Once again we pressed in closer to the woman, laying our hands on her legs and praying as strongly as we could. And after several long moments, there came a peace over the room. The oppressive environment that we had become accustomed to, almost unaware because the entire space was so foreign to us, was lifted. We finished praying.
Justice gave the woman some further medical instructions. Pastor James gave her some spiritual instructions. Jordan and I smiled to give her the only thing we felt we could: silent encouragement. Then the group began to leave the house. I felt so unfinished that I spoke in English to the woman to tell her that God would be with her and that He would bless her. I didn't know what to say and I know that all she could understand was my spirit, so the words didn't really matter.
Just outside of the house (the rain stopped), Pastor James told us that the demon had said, "I came here to kill her. But since you are not going to let me do that, I am going to leave."
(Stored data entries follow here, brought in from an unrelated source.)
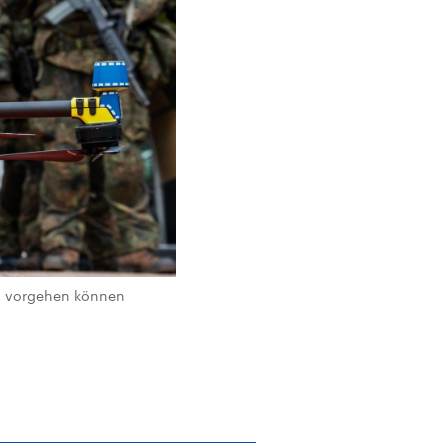
en vorgehen können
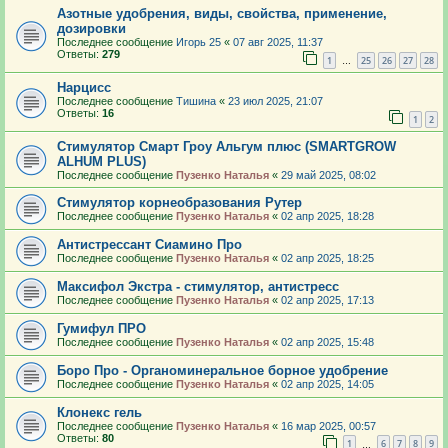
Азотные удобрения, виды, свойства, применение,
дозировки
Последнее сообщение
Игорь 25
«
07 авг 2025, 11:37
Ответы:
279
1
25
26
27
28
…
Нарцисс
Последнее сообщение
Тишина
«
23 июл 2025, 21:07
Ответы:
16
1
2
Стимулятор Смарт Гроу Альгум плюс (SMARTGROW
ALHUM PLUS)
Последнее сообщение
Пузенко Наталья
«
29 май 2025, 08:02
Стимулятор корнеобразования Рутер
Последнее сообщение
Пузенко Наталья
«
02 апр 2025, 18:28
Антистрессант Сиамино Про
Последнее сообщение
Пузенко Наталья
«
02 апр 2025, 18:25
Максифол Экстра - стимулятор, антистресс
Последнее сообщение
Пузенко Наталья
«
02 апр 2025, 17:13
Гумифул ПРО
Последнее сообщение
Пузенко Наталья
«
02 апр 2025, 15:48
Боро Про - Органоминеральное борное удобрение
Последнее сообщение
Пузенко Наталья
«
02 апр 2025, 14:05
Клонекс гель
Последнее сообщение
Пузенко Наталья
«
16 мар 2025, 00:57
Ответы:
80
1
6
7
8
9
…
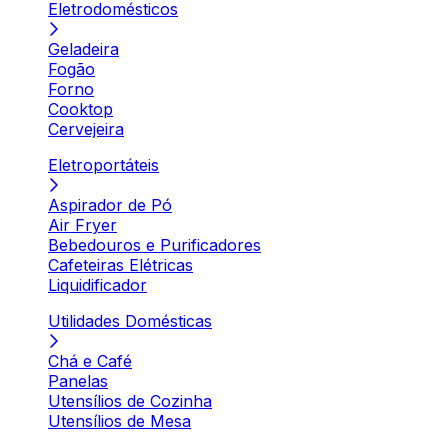
Eletrodomésticos
Geladeira
Fogão
Forno
Cooktop
Cervejeira
Eletroportáteis
Aspirador de Pó
Air Fryer
Bebedouros e Purificadores
Cafeteiras Elétricas
Liquidificador
Utilidades Domésticas
Chá e Café
Panelas
Utensílios de Cozinha
Utensílios de Mesa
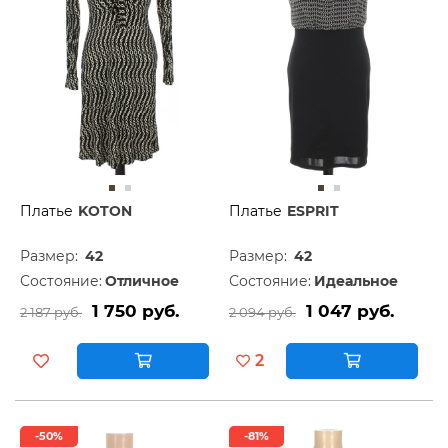
Платье
KOTON
Платье
ESPRIT
Размер:
42
Размер:
42
Состояние:
Отличное
Состояние:
Идеальное
1 750 руб.
1 047 руб.
2 187 руб.
2 094 руб.
2
-50%
-81%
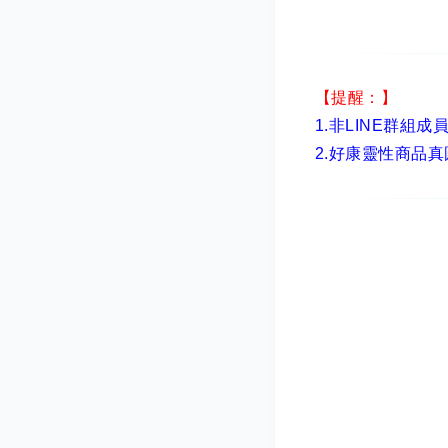
【提醒：】
1.非LINE群組成
2.
好康靈性商品真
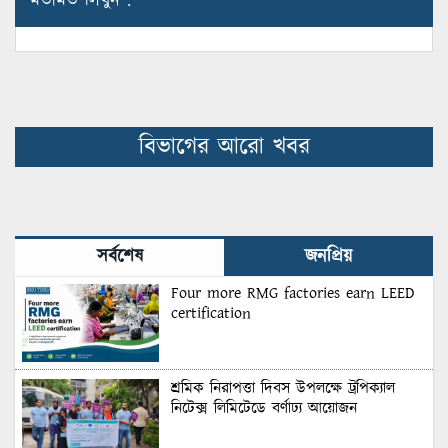
মতামত লিখুন :
বিভাগের আরো খবর
সর্বশেষ
জনপ্রিয়
Four more RMG factories earn LEED
certification
শ্রমিক নিরাপত্তা দিবস উপলক্ষে ট্রপিক্যাল
নিটেক্স লিমিটেডে বর্ণাঢ্য আয়োজন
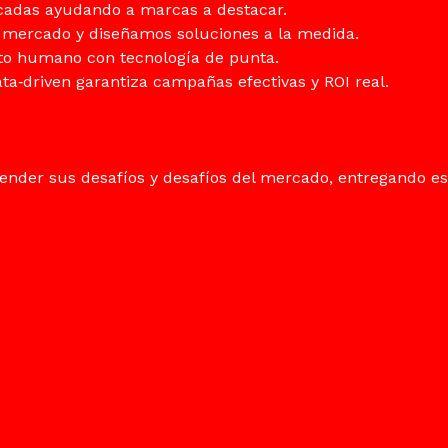
cadas ayudando a marcas a destacar.
 mercado y diseñamos soluciones a la medida.
to humano con tecnología de punta.
a‑driven garantiza campañas efectivas y ROI real.
ender sus desafíos y desafíos del mercado, entregando es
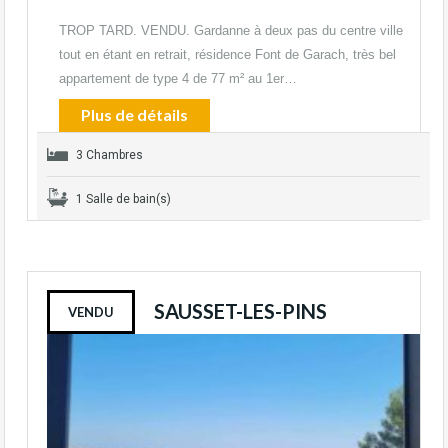
TROP TARD. VENDU. Gardanne à deux pas du centre ville
tout en étant en retrait, résidence Font de Garach, très bel
appartement de type 4 de 77 m² au 1er…
Plus de détails
3 Chambres
1 Salle de bain(s)
SAUSSET-LES-PINS
VENDU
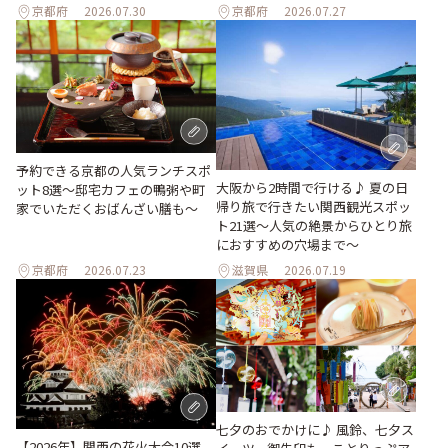
京都府
2026.07.30
京都府
2026.07.27
予約できる京都の人気ランチスポ
大阪から2時間で行ける♪ 夏の日
ット8選～邸宅カフェの鴨粥や町
帰り旅で行きたい関西観光スポッ
家でいただくおばんざい膳も～
ト21選～人気の絶景からひとり旅
におすすめの穴場まで～
京都府
2026.07.23
滋賀県
2026.07.19
七夕のおでかけに♪ 風鈴、七夕ス
【2026年】関西の花火大会10選。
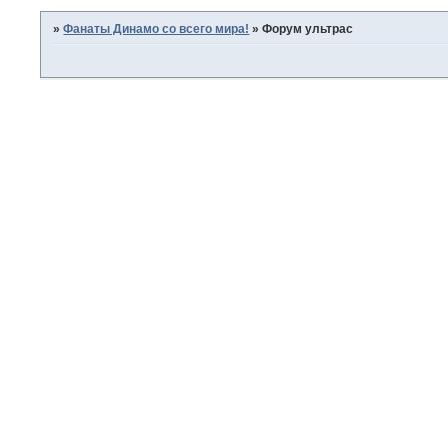
»
Фанаты Динамо со всего мира!
»
Форум ультрас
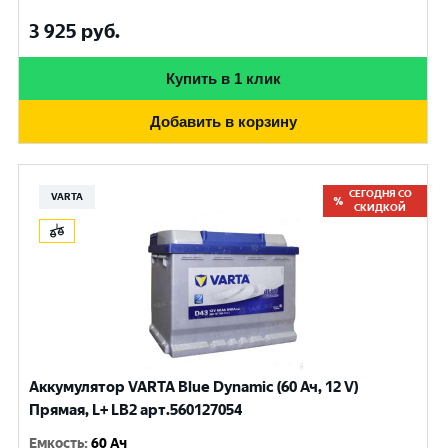
3 925
руб.
Купить в 1 клик
Добавить в корзину
СЕГОДНЯ СО
VARTA
СКИДКОЙ
Аккумулятор VARTA Blue Dynamic (60 Ач, 12 V)
Прямая, L+ LB2 арт.560127054
Емкость
:
60 Ач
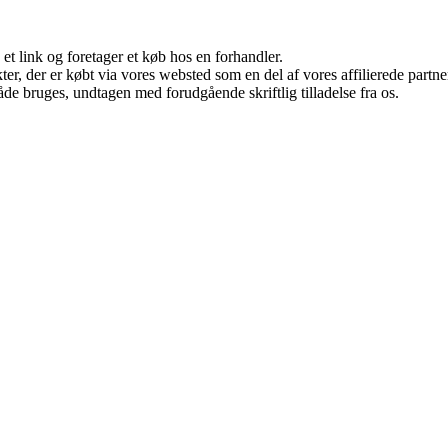
 et link og foretager et køb hos en forhandler.
ukter, der er købt via vores websted som en del af vores affilierede par
åde bruges, undtagen med forudgående skriftlig tilladelse fra os.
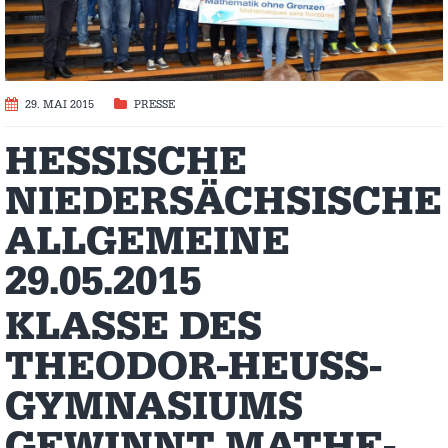
29. MAI 2015
PRESSE
HESSISCHE
NIEDERSÄCHSISCHE
ALLGEMEINE
29.05.2015
KLASSE DES
THEODOR-HEUSS-
GYMNASIUMS
GEWINNT MATHE-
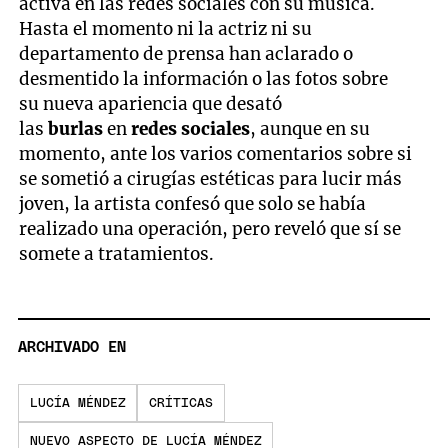
activa en las redes sociales con su música.
Hasta el momento ni la actriz ni su
departamento de prensa han aclarado o
desmentido la información o las fotos sobre
su nueva apariencia que desató
las
burlas
en
redes sociales
, aunque en su
momento, ante los varios comentarios sobre si
se sometió a cirugías estéticas para lucir más
joven, la artista confesó que solo se había
realizado una operación, pero reveló que sí se
somete a tratamientos.
ARCHIVADO EN
LUCÍA MÉNDEZ
CRÍTICAS
NUEVO ASPECTO DE LUCÍA MÉNDEZ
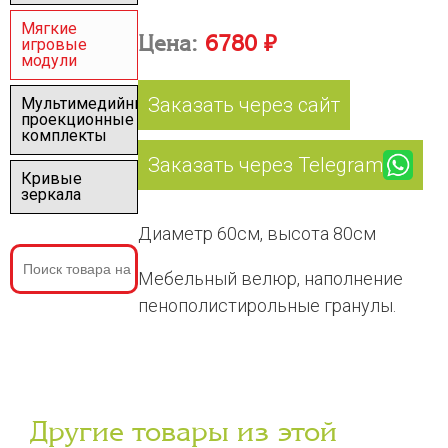
Мягкие
Цена:
6780 ₽
игровые
модули
Заказать через сайт
Мультимедийные
проекционные
комплекты
Заказать через Telegram
Кривые
зеркала
Диаметр 60см, высота 80см
Мебельный велюр, наполнение
пенополистирольные гранулы.
Другие товары из этой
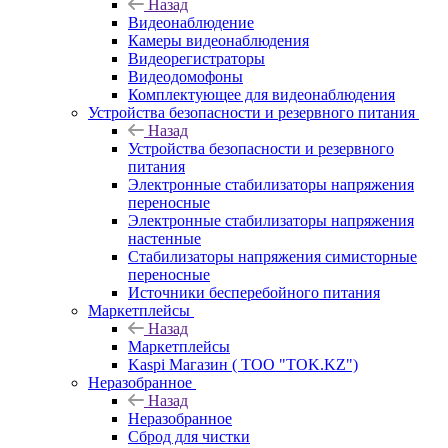
Назад
Видеонаблюдение
Камеры видеонаблюдения
Видеорегистраторы
Видеодомофоны
Комплектующее для видеонаблюдения
Устройства безопасности и резервного питания
Назад
Устройства безопасности и резервного
питания
Электронные стабилизаторы напряжения
переносные
Электронные стабилизаторы напряжения
настенные
Стабилизаторы напряжения симисторные
переносные
Источники бесперебойного питания
Маркетплейсы
Назад
Маркетплейсы
Kaspi Магазин ( ТОО "TOK.KZ")
Неразобранное
Назад
Неразобранное
Сброд для чистки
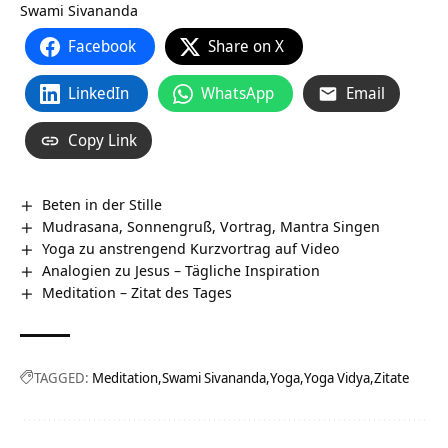
Swami Sivananda
Facebook
Share on X
LinkedIn
WhatsApp
Email
Copy Link
Beten in der Stille
Mudrasana, Sonnengruß, Vortrag, Mantra Singen
Yoga zu anstrengend Kurzvortrag auf Video
Analogien zu Jesus – Tägliche Inspiration
Meditation – Zitat des Tages
TAGGED:
Meditation
Swami Sivananda
Yoga
Yoga Vidya
Zitate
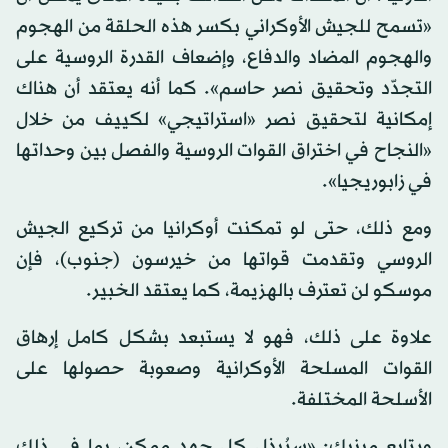
«تسمح للجيش الأوكراني بكسر هذه الحلقة من الهجوم
والهجوم المضاد والدفاع، وإضعاف القدرة الروسية على
التجدّد وتحقيق نصر حاسم». كما أنه يعتقد أن هناك
إمكانية لتحقيق نصر «استراتيجي» لكييف من خلال
«النجاح في اختراق القوات الروسية والفصل بين وحداتها
في زابوريجيا».
ومع ذلك، حتى لو تمكنت أوكرانيا من تركيع الجيش
الروسي وتقدمت قواتها من خيرسون (جنوب)، فإن
موسكو لن تعترف بالهزيمة، كما يعتقد الخبير.
علاوة على ذلك، فهو لا يستبعد بشكل كامل إرهاق
القوات المسلحة الأوكرانية وصعوبة حصولها على
الأسلحة المختلفة.
ويتابع مينيك: «سيُبذل كل جهد ممكن، بما في ذلك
Back in the bus, Jordan and I sat unnerved. Excited, thankful, worshipful, relieved, and I was feeling unsure about how to retell this story to anyone. Jordan told me that he had experienced praying in other tongues during the most intense season of prayer. And He was obviously thrilled to have had God prove Himself present in that way.
Before we left Africa, we were informed by our missionaries that the woman had been approved by her attending physicians to be moved to the missionary complex in Masaka for physical therapy under the constant supervision of the staff nurses there.
God in the fringes. Powerfully working for the sake of the down and out. Making Himself plain to see for those who seem to see nothing more than pain and struggle in everyday life.
I did not take any pictures during this outing. You will have to rely on your mind's eye for the images of this encounter.